Poco tempo dopo il suo arrivo, il giovane medico fu vittima di un incidente che doveva permettergli di fare conoscenza con i suoi vicini meglio che se avesse trascorso un anno in mezzo a loro. Una sera stava leggendo sdraiato sul letto di corde quando scorse un animaletto appena più grosso di una cavalletta che scendeva a tutta velocità lungo il muro d’argilla accanto a lui.
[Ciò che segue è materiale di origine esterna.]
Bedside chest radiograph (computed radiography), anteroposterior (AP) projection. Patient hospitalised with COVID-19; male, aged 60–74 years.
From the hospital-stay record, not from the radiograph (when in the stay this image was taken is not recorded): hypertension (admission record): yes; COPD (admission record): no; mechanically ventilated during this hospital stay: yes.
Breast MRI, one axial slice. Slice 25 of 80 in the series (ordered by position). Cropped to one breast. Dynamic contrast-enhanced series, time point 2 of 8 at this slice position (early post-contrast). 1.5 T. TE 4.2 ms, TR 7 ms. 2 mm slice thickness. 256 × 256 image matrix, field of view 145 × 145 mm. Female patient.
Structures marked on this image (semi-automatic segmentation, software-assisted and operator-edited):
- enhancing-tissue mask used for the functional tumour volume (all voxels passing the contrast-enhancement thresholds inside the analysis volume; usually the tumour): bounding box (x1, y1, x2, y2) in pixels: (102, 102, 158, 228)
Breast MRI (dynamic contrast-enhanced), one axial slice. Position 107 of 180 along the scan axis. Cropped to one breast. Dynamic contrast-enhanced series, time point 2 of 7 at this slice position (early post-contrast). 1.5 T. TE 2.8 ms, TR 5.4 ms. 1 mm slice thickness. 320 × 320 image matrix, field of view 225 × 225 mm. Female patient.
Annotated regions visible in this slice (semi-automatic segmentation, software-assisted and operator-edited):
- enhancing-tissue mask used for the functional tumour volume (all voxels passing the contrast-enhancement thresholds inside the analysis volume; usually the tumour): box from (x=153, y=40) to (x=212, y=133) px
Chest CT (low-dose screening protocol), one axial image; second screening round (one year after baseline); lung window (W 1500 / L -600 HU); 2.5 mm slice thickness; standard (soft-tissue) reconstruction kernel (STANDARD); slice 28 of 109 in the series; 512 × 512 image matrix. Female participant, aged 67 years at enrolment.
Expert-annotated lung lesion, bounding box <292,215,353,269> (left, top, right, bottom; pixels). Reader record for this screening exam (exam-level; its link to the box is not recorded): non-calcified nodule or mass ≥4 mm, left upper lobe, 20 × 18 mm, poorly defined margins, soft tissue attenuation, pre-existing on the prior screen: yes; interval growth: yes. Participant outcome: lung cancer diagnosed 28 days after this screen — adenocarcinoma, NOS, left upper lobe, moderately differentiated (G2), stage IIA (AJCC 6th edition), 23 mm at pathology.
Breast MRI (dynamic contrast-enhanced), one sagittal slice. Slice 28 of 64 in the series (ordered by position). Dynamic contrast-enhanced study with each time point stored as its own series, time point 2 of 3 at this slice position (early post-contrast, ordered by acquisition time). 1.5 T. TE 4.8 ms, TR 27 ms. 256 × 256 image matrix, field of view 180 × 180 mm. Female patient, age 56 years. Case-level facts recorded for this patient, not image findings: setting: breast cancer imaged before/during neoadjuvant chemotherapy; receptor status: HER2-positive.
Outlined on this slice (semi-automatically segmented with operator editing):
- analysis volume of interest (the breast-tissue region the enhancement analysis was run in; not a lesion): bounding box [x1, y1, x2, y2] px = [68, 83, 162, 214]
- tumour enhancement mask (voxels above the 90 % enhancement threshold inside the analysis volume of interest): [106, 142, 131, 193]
Non ebbe il tempo di balzare in piedi che la bestiola gli aveva già conficcato il pungiglione nella caviglia. Cacciò un grido di terrore più che di dolore, e schiacciò l’aggressore con un colpo di sandalo. Era uno scorpione. Si strinse immediatamente un laccio intorno alla coscia per impedire che il veleno si diffondesse, ma la precauzione ebbe scarso successo. Colto da una violenta nausea, da sudori freddi, da tremiti e perfino da allucinazioni, si accasciò sul letto.
«Non ricordo niente delle ore che seguirono» racconterà. «Rammento solo la sensazione di un panno bagnato sulla fronte e la visione degli occhi a mandorla di Bandona sopra di me. La giovane mi sorrideva e il suo sorriso mi rassicurò. Era già giorno pieno e la mia camera era piena di gente che si affaccendava intorno a me: chi mi massaggiava le gambe, chi mi faceva respirare dei batuffoli di cotone imbevuti di una curiosa sostanza dal profumo fortissimo e nauseabondo, chi mi presentava dei bicchierini pieni di pozioni, chi invece mi consigliava non so che, mentre dei bambini mi sventolavano con un pezzo di cartone.»
L’incidente aveva offerto a tutto il quartiere l’occasione per radunarsi, discutere, commentare e testimoniare la propria amicizia. Max fu però stupito nel constatare che nessuno sembrava prendere l’incidente molto sul serio. In quel posto una puntura di scorpione era una cosa veramente banale. Qualcuno gli raccontò che era stato punto sette volte. Un altro esibì la coscia ripetendo «Cobra! Cobra!» con l’aria di dire che una puntura di scorpione era roba da ridere. Eppure quelle bestioline uccidevano da dieci a venti persone all’anno soprattutto tra i bambini.
«Come sei stata avvertita?» chiese Max a Bandona.
«Grande Fratello Max» eruppe la voce argentina, «quando i tuoi vicini non ti hanno visto uscire per “il richiamo della natura”, si sono chiesti se tu fossi malato. Quando non ti hanno visto alla fontana, hanno pensato che tu fossi morto. Allora sono venuti a chiamarmi. Qui non puoi nascondere niente. Neanche il colore della tua anima.»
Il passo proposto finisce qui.